Des paysages sonores au service des œuvres

De fait, la musique permet d’immerger le visiteur dans une atmosphère adéquate afin de l’aider à mieux appréhender les œuvres, surtout lorsque celle-ci est enregistrée et diffusée en continu dans un espace d’exposition. Une poignée de chercheurs et musiciens ont planché sur ce concept qu’on appelle la sonographie muséale. C’est le cas de Cécile Corbel qui, dans un article publié dans la revue Cahiers d’ethnomusicologie, développe l’idée que les ambiances sonores dans les musées « sont un véritable outil de mise en scène qui peut produire un impact émotionnel fort, dramatiser des espaces, les rendre poétiques, voire les transformer en des lieux magiques ou “extraordinaires” ». Bref, apporter une réelle plus-value esthétique, à condition qu’elles soient en accord avec l’esprit des lieux et des objets exposés. C’est ce qui s’est passé l’an dernier au Palais des Beaux-Arts de Lille avec l’opération Open Museum qui a invité le célèbre duo électro-pop français Air à composer la musique de plusieurs de ses salles. Pendant plus de quatre mois, les nappes sonores planantes et minimalistes du groupe ont accompagné le parcours des visiteurs, un peu comme le ferait une bande originale pour un film. Résultat ? Une pluie de retours positifs autant d’un point de vue artistique (le son est parvenu à révéler, renforcer voire éclairer sous un nouveau jour des joyaux de Donatello, Véronèse ou Delaunay) que médiatique (l’information a été largement relayée), qui devrait inciter d’autres musées à tenter l’expérience.

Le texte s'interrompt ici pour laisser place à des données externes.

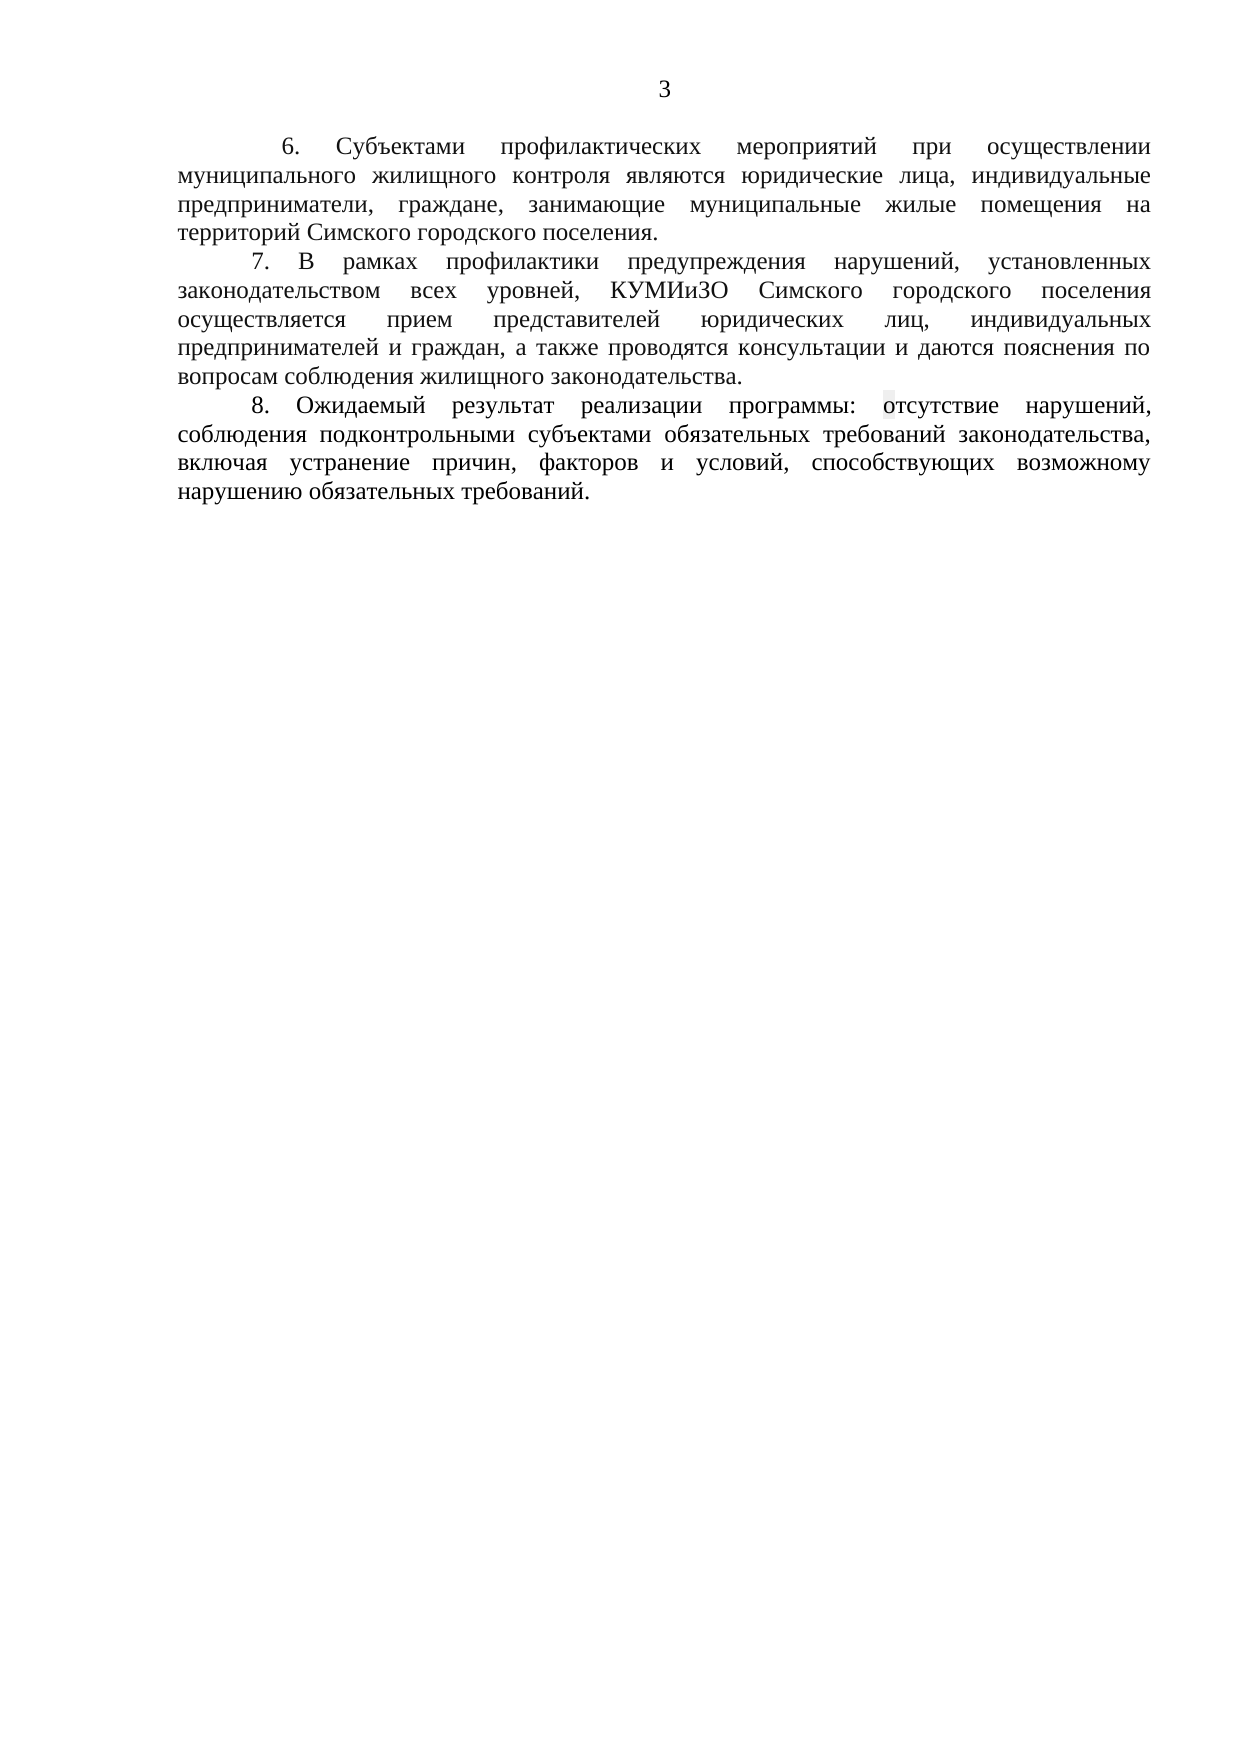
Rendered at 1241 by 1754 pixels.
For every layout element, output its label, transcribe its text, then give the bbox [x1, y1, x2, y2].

text 7. В рамках профилактики предупреждения нарушений, установленных законодательством всех уровней, КУМИиЗО Симского городского поселения осуществляется прием представителей юридических лиц, индивидуальных предпринимателей и граждан, а также проводятся консультации и даются пояснения по вопросам соблюдения жилищного законодательства. [177, 246, 1152, 390]
text 6. Субъектами профилактических мероприятий при осуществлении муниципального жилищного контроля являются юридические лица, индивидуальные предприниматели, граждане, занимающие муниципальные жилые помещения на территорий Симского городского поселения. [177, 131, 1152, 246]
text 8. Ожидаемый результат реализации программы: отсутствие нарушений, соблюдения подконтрольными субъектами обязательных требований законодательства, включая устранение причин, факторов и условий, способствующих возможному нарушению обязательных требований. [177, 390, 1152, 505]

Créer l’événement toute l’année

Car, comme le faisait remarquer à la presse le commissaire d’exposition à l’époque, il n’est pas toujours facile de renouveler l’intérêt du public pour des collections permanentes, notamment celui des jeunes. Et s’il semble assez logique d’associer la musique classique à des collections d’art ancien, introduire de la musique pop – longtemps taxée de sous-culture – dans un haut lieu culturel constitue un véritable choc culturel. Et d’ajouter : « Cela peut donner envie à des personnes qui adorent la pop et le rock, et qui ignorent combien la peinture et la sculpture participent aussi de leur imaginaire visuel, de venir au musée ». Une évolution qui a l’air de satisfaire tout le monde, aussi bien les musiciens qui y gagnent en prestige que les musées qui y voient l’occasion de moderniser, voire démocratiser leur image tout en créant l’événement. Car il est vrai que de nos jours, tout musée qui se respecte se doit, tout en prenant garde à ne pas désacraliser les lieux, d’organiser des événements tout au long de l’année, en plus de participer aux grandes manifestations comme Nuit Blanche ou la Nuit des musées. Clairement, la stratégie de l’événementiel culturel semble être devenue essentielle dans la communication et le développement de ces lieux de sauvegarde du patrimoine, qui cherchent à s’éloigner de leur réputation élitiste pour conquérir un public chaque jour plus varié et nombreux. Une véritable politique culturelle qui commence déjà à porter ses fruits.